The Associated Press has a story that looks at something that didn’t pass this year’s legislative session but might affect elections — the question of whether or not the state will pay for maintenance of New Mexico’s voting machines.
According to the AP, the office of the secretary of state is going to cancel “software and firmware maintenance and support agreements with the sole vendor of the voting equipment, Nebraska-based Election Systems & Software, known as ES&S, because lawmakers didn’t provide money to continue them. ”
What will this do?
“It really puts us in a very, very bad situation,” Sheryl Nichols, chief deputy clerk in Los Alamos County and president of a county clerks group affiliated with the New Mexico Association of Counties, said Wednesday.
If vote tabulating equipment malfunctions in future elections, she warned, county officials might be forced to hand-tally ballots — a time-consuming process.
The maintenance agreements expire April 25.

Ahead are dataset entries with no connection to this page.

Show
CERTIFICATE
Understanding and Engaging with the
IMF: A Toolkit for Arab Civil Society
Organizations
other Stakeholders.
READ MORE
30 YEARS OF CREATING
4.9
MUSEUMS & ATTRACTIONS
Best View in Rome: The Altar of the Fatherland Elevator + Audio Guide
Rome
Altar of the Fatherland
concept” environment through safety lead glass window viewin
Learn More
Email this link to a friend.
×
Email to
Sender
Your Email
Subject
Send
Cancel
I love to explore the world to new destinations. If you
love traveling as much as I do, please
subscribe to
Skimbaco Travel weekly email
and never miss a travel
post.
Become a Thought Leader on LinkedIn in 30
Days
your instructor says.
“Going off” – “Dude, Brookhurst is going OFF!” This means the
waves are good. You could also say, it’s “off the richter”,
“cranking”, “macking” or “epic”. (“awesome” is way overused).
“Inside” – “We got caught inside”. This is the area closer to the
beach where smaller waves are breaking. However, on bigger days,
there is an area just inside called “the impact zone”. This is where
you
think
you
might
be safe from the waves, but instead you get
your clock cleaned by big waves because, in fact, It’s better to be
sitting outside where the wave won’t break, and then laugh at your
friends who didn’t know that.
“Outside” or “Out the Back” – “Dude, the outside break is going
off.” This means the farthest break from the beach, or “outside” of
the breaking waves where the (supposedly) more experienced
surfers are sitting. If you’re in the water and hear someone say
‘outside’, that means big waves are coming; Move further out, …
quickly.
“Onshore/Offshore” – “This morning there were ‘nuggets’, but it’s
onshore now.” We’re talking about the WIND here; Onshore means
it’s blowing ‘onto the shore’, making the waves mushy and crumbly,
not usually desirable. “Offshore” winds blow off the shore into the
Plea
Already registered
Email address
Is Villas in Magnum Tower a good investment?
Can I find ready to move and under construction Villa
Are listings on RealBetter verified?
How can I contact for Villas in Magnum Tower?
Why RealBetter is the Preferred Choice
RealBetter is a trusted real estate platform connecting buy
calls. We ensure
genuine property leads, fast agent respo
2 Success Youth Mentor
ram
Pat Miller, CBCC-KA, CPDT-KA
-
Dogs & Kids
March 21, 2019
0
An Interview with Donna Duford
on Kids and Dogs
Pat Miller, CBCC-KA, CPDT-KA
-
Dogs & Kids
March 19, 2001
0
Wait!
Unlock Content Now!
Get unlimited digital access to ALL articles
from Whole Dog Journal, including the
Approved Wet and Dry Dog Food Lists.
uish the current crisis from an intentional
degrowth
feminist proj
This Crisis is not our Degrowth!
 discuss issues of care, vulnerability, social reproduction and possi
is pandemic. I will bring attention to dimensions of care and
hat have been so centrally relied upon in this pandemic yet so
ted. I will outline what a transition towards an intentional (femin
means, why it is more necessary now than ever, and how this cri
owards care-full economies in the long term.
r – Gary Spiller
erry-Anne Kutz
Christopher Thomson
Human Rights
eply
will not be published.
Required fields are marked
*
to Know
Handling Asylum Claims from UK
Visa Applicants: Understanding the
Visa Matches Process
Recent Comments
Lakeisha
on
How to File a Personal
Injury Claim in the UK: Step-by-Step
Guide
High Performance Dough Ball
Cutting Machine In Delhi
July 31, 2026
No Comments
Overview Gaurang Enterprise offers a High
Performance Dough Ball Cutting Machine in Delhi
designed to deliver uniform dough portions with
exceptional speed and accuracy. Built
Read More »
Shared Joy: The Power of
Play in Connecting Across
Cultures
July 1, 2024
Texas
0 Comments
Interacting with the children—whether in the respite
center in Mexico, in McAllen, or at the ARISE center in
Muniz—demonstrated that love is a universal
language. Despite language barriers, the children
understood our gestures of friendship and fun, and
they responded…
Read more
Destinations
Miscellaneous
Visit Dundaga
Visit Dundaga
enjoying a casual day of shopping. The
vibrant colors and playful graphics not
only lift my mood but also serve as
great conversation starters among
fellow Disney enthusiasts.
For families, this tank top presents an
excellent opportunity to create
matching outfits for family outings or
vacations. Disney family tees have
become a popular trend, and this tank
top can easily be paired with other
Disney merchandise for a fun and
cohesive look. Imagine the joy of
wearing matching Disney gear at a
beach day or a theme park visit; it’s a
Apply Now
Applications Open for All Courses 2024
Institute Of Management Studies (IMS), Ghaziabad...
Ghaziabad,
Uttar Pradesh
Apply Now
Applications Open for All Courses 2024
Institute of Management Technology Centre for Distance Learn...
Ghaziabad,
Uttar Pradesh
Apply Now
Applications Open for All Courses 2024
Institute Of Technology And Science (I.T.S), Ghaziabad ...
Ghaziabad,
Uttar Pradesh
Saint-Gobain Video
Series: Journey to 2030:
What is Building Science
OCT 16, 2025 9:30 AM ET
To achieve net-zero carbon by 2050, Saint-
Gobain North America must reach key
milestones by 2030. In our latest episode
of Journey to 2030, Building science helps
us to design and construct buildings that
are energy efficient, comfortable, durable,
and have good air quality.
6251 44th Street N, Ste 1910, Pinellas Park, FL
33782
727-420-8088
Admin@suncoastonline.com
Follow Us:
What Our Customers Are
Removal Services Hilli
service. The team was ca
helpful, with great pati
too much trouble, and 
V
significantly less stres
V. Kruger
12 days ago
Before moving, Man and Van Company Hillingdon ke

What happened was that in 2006, then Secretary of State Rebecca Vigil-Giron bought the machines from ES&S using money received from the federal government’s Help America Vote Act. “But unlike some other states,” the Associated Press wrote, “New Mexico didn’t use the federal money to pay for multi-year maintenance agreements for its new voting system.”
Now, unless legislation is passed in a special session later this year, county clerks may face hand-tallying.